In their reports, the UCI cited several aspects which were at odds with the requirements necessary for conducting the Olympic competitions. Among these, the fact that the building has two pillars which hindered the view of the public, the viewers and the judges, and the track does not allow athletes to reach the speed necessary to overcome the world and Olympic records. It was established in the Pan American Games that the maximum speed in the velodrome was 70 km/h, at the time for the approval of the 2007 event. Currently, for example, in the 200 meters competition, the world record speed is around 79 km/h. During the 2012 Games in London, the speed achieved was 75 km/h. According to Olympic standards for the requirements for a Category 1 lane, the minimum and maximum speeds should be 85 km/h and 110 km/h, respectively.
Dismantling the old velodrome was done by the Concessionária Rio Mais, responsible for the construction of the Olympic Park in Barra da Tijuca. The blasting operation began in early March 2013 and was completed in early June, in accordance with the construction schedule of the Olympic Park venues.
The technicians responsible for the disassembly sought to make the most of the venue. The entire track support structure, the grandstand seats, metallic structure and roof, light fixtures, windows, doors, elevator, pipes, aluminium frames, ducts, hydraulic and fire venue material, and the power substation electrical equipment, among other items, were transferred to Pinhais.
Besides the Olympic Velodrome, the City of Rio de Janeiro will also get an outdoor practice velodrome inside one of the Olympic Villages currently in operation. The Rio Ministry of Sport is analysing the standard design recommended by the Brazilian Cycling Federation for such venues. It will be paid for by the Federal Government and will be built in 2014.
Re-use is a legacy theme for Rio 2016 which has a Sustainability Management Plan, established with the three levels of government (federal, state and municipal) to lay the foundations and integrate the principles, actions and projects related to sustainability in planning and operating events.

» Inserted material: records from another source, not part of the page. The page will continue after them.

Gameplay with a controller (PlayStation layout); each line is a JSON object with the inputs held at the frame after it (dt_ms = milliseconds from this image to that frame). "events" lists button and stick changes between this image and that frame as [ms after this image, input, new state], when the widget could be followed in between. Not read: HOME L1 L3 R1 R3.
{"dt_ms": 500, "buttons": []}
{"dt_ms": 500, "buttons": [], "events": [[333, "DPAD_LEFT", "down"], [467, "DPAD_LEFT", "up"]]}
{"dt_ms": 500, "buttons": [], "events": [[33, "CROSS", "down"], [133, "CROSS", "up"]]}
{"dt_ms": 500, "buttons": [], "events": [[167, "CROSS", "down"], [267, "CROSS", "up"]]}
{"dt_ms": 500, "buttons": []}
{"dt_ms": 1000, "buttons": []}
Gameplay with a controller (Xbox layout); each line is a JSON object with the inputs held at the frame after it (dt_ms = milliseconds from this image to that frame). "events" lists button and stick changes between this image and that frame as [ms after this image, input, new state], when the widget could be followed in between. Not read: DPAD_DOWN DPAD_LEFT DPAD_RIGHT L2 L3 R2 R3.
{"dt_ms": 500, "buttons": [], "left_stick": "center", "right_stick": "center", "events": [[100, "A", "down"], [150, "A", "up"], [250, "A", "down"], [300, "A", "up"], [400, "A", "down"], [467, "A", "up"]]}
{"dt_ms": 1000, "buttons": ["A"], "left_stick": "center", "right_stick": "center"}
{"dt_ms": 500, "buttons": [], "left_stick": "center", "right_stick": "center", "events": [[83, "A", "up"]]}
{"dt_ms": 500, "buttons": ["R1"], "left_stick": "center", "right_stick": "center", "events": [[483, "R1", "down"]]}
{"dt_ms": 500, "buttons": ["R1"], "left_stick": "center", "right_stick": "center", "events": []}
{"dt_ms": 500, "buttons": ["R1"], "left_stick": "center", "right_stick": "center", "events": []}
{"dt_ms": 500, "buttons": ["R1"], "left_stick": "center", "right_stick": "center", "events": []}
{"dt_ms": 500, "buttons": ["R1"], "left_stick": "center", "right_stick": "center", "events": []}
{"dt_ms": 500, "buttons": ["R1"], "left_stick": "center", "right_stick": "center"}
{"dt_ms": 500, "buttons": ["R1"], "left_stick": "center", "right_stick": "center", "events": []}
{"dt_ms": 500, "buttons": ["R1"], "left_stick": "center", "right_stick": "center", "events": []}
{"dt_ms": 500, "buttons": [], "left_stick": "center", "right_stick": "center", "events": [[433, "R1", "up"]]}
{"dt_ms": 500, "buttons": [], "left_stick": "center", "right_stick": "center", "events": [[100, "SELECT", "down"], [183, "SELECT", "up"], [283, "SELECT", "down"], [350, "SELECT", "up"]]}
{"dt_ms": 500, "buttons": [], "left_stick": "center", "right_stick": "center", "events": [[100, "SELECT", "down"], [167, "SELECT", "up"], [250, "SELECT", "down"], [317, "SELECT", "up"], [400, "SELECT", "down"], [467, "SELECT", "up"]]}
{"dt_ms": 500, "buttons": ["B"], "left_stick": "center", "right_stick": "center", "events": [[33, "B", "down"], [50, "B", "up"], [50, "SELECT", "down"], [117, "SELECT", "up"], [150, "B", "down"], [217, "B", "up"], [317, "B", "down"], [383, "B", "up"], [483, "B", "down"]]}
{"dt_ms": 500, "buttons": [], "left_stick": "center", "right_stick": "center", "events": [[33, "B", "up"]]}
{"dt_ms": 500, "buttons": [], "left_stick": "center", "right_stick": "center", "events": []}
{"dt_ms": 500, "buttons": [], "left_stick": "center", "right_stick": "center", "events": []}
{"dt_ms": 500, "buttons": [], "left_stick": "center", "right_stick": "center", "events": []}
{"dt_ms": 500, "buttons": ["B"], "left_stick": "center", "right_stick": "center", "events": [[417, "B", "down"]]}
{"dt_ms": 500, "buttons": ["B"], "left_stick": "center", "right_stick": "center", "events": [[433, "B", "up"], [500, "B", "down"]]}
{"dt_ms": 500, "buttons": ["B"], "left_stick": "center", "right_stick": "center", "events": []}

The launch was marked by the signing (pictured – Denise Hamú, UNEP representative in Brazil, Rio 2016, President Carlos Arthur Nuzman, and Rio 2016 Chief Operations Officer Leonardo Gryner during the signing of the technical cooperation agreement. Photo: Alex Ferro Rio 2016) of a technical cooperation agreement with the United Nations Environment Programme (UNEP), which provides, among other activities, an evaluation plan and mediation around the subject of sustainability between Rio 2016 and civil society. The sub-brand “Embrace” Rio 2016 will be used in all Games communications related to the Sustainability Plan.